Organisations that seek feedback from service users, as required under standard 3.12, may incorporate this feedback to support this standard only if accessibility has been considered.

Your agency is also required to consult with potential service users, including disability groups. Best evidenced through:

  • client surveys
  • consultation reports/surveys undertaken with external parties that are potential service users, including disability groups
  • copies of documentary evidence to support that advice provided from all premises meets the accessibility regulations, under the Disability Discrimination Act and Equality Act.

Standard 6.2

6.2.1
Service providers must pay sufficient attention to human resource planning to maintain service outputs and inform future planning. For all agencies, policies and procedures should be in place to minimise disruption to the service provided to clients in the event of staff and volunteer sickness or absence, best evidenced through:

  • Sickness policy
  • Absence policy
  • Contingency plans
  • Business Continuity plans.

In addition, Type II and III organisations should be able to demonstrate that they monitor and analyse the time spent by staff on the different types of activity undertaken and the topics, using this output as a tool for future planning.

Standard 6.3

6.3.1
All services must be able to demonstrate that their annual budget (standard 1.3) is sufficient to resource the requirements of these standards and the commitments established in the Service Plan (standard 2.4).
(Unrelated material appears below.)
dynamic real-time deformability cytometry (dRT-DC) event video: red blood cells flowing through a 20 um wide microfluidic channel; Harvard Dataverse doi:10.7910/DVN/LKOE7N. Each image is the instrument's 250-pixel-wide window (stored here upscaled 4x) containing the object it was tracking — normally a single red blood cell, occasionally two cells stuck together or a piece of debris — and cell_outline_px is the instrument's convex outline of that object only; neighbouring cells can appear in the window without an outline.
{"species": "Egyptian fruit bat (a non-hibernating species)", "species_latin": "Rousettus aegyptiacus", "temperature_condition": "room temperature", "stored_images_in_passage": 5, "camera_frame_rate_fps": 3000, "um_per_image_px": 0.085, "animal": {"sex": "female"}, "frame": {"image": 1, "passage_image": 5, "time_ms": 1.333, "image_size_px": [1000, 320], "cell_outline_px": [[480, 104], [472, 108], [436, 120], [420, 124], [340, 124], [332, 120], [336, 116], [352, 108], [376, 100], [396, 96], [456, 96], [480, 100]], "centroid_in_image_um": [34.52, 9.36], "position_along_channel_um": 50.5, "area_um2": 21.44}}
Each element of the service plan, and the plan to meet these standards, is costed and identified as a one-off or ongoing requirement and included with the service’s annual budget. It is acknowledged that this information may be difficult to evidence as the funding may be subsumed into your normal day-to-day costings, and if that is the case then you should:

  • make a statement in your self-assessment and application form that the funding is subsumed into the normal day-to-day costs of the advice function.

If it is set out as an ongoing requirement and included with the service’s annual budget, this will be best evidenced through a:

  • copy of the annual budget with a specific entry for SNSIAP process costed.